■ PROMPT
While reading through the material below, copy each line that holds the word "nearer".

■ MATERIAL FOR THIS EXERCISE
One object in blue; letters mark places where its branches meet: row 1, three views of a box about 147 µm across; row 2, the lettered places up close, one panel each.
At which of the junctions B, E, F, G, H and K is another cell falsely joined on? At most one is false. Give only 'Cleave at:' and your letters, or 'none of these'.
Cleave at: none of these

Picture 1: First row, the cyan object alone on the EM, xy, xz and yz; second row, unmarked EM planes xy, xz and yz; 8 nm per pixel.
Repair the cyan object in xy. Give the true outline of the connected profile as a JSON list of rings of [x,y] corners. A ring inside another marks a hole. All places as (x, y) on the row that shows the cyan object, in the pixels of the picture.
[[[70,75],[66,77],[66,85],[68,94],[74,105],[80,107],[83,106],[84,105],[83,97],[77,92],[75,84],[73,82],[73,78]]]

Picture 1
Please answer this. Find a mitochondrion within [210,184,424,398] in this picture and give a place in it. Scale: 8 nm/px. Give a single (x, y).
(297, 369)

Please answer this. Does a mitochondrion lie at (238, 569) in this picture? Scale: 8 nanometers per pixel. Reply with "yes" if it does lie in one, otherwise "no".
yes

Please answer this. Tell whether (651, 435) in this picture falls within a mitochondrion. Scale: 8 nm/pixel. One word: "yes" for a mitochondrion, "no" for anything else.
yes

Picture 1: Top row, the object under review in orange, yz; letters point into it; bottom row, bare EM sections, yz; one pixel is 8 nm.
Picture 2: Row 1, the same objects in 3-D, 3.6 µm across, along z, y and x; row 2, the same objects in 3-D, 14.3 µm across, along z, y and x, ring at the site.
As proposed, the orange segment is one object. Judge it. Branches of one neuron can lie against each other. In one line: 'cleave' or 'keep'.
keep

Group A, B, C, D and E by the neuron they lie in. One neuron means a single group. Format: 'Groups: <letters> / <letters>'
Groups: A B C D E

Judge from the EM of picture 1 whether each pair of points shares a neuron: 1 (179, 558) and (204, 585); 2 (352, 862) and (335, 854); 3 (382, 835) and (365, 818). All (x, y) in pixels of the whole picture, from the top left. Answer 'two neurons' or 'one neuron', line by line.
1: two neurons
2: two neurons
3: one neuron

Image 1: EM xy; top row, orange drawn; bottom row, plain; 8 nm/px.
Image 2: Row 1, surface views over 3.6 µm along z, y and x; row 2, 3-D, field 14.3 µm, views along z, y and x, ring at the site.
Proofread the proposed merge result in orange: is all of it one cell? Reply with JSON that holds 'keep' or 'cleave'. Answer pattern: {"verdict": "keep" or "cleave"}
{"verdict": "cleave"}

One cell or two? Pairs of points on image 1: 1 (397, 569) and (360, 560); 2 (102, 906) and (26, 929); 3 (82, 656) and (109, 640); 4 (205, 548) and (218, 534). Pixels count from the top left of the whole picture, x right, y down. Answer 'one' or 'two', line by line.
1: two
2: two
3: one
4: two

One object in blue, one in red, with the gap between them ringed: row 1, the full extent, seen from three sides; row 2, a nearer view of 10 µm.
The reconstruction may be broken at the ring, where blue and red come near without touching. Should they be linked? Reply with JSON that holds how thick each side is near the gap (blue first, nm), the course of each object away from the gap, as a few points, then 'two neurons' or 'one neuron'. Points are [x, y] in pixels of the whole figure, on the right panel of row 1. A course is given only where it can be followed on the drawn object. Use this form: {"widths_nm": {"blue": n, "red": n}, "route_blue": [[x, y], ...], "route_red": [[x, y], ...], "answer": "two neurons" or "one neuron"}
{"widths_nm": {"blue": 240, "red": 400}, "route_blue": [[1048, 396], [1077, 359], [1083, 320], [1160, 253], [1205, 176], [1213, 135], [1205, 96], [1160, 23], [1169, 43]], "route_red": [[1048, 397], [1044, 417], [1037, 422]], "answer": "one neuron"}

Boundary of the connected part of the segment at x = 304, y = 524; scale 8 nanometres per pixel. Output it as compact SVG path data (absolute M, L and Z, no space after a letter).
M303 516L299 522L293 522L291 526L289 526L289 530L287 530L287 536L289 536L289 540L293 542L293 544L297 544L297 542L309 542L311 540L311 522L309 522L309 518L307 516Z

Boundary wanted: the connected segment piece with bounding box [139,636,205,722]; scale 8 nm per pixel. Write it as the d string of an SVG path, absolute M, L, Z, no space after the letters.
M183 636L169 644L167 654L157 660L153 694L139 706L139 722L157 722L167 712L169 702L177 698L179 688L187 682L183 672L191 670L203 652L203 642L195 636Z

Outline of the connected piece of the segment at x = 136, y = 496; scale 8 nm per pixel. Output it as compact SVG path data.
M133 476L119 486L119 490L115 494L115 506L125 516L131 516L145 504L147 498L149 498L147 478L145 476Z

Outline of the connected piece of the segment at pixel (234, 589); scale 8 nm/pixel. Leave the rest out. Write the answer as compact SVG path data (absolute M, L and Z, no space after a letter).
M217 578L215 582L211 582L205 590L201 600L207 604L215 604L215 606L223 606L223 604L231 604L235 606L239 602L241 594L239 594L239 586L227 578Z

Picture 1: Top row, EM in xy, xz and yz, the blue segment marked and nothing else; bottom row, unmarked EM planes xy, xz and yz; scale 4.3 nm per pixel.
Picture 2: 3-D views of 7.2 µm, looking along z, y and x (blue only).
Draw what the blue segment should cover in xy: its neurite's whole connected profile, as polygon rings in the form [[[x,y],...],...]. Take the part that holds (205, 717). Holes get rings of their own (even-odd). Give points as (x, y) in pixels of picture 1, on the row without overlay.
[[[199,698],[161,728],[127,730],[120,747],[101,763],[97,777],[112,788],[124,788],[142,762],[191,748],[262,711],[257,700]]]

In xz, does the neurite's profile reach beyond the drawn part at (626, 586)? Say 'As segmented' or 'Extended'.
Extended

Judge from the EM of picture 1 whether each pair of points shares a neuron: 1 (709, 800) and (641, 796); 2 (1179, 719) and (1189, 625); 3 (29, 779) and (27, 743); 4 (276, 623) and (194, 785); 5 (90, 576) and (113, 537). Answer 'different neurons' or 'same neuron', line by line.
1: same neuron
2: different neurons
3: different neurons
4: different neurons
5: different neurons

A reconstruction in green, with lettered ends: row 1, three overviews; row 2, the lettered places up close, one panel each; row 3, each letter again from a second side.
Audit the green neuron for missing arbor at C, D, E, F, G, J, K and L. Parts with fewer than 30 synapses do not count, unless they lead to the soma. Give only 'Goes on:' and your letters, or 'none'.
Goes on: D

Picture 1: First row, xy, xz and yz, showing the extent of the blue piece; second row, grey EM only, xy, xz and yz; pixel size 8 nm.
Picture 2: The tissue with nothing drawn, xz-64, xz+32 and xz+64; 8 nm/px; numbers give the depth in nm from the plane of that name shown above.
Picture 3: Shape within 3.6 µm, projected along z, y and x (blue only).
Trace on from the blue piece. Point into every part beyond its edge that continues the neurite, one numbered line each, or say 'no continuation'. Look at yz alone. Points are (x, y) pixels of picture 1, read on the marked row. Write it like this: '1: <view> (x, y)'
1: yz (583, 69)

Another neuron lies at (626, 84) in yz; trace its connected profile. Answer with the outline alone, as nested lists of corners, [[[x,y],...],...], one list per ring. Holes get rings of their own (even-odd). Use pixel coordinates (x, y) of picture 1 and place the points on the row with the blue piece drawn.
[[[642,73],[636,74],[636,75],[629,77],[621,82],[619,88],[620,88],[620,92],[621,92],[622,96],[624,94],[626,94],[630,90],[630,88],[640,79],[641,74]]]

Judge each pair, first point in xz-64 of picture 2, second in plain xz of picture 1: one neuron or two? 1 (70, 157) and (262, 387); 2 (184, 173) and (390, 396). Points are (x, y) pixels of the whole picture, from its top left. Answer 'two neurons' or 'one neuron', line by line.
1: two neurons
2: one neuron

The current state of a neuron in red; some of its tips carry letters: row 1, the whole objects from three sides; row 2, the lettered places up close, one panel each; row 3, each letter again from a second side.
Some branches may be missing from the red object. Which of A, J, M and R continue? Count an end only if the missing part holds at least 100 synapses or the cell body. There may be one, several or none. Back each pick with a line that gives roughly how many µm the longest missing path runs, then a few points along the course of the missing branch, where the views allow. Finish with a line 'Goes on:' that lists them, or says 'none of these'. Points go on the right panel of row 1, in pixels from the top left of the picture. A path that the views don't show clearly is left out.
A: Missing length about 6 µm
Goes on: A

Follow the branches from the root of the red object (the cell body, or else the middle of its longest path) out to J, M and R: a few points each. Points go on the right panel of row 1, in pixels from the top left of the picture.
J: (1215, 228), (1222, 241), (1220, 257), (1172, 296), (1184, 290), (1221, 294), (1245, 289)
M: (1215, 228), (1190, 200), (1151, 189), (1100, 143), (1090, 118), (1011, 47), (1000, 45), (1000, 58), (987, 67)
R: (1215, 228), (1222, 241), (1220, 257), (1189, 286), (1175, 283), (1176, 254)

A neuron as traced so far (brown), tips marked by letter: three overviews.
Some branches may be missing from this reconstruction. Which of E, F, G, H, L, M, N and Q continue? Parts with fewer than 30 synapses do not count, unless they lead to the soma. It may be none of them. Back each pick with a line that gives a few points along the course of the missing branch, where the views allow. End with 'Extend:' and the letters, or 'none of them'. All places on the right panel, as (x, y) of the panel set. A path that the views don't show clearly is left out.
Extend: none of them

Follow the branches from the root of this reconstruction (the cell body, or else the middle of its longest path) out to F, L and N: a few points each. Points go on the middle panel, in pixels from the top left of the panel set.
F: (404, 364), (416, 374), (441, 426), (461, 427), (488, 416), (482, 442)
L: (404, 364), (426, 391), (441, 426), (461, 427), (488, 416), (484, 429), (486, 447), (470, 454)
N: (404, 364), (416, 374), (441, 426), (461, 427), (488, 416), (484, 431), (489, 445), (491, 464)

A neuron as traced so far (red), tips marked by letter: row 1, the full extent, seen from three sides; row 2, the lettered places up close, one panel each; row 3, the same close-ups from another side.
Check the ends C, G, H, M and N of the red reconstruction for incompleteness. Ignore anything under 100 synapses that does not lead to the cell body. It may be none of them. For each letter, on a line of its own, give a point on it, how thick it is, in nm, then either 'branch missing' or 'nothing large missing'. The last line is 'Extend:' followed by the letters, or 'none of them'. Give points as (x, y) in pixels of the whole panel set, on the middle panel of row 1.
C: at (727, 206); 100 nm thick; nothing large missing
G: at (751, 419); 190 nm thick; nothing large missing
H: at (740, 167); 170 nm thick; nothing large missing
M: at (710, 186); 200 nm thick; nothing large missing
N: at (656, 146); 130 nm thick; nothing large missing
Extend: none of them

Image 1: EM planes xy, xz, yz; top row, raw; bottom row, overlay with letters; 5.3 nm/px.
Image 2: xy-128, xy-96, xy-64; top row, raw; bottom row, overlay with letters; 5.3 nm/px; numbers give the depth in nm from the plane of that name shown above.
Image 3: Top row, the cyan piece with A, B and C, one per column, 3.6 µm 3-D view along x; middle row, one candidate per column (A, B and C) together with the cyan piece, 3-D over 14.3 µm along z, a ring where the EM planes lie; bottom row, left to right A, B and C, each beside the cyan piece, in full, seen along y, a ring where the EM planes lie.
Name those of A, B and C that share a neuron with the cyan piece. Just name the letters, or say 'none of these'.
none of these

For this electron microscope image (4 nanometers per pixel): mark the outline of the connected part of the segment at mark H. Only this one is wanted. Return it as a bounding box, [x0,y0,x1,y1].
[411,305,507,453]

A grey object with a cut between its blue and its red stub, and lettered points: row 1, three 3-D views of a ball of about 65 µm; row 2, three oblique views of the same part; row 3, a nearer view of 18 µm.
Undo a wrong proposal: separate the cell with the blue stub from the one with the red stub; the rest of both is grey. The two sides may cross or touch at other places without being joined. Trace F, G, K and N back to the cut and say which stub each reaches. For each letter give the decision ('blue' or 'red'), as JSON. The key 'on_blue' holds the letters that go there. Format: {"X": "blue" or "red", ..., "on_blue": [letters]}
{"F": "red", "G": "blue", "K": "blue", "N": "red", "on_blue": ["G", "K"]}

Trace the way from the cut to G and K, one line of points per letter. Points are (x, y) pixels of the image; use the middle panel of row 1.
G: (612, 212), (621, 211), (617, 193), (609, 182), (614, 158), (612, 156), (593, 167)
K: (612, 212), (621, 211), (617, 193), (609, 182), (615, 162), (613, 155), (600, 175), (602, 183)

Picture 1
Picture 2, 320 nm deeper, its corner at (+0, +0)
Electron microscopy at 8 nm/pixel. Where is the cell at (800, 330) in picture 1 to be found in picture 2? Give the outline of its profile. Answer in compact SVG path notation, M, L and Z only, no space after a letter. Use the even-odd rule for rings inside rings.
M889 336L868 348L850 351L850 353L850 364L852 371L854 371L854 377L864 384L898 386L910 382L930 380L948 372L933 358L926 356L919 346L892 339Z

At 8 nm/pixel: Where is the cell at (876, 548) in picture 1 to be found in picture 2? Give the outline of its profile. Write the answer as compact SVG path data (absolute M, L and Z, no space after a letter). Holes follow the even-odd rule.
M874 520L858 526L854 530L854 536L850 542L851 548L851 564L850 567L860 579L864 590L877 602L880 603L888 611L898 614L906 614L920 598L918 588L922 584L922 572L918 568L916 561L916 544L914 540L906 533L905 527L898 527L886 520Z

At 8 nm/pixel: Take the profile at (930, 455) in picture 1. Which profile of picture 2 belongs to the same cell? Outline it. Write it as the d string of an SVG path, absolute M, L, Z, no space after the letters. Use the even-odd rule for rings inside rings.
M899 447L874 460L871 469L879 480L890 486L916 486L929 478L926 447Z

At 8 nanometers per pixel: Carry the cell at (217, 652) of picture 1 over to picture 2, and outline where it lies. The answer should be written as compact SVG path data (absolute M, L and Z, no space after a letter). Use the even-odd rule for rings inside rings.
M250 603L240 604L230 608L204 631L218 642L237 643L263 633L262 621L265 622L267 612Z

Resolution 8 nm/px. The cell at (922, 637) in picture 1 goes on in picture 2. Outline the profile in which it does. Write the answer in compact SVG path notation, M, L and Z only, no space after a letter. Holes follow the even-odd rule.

■ PROBLEM SOLUTION
One object in blue, one in red, with the gap between them ringed: row 1, the full extent, seen from three sides; row 2, a nearer view of 10 µm.
A grey object with a cut between its blue and its red stub, and lettered points: row 1, three 3-D views of a ball of about 65 µm; row 2, three oblique views of the same part; row 3, a nearer view of 18 µm.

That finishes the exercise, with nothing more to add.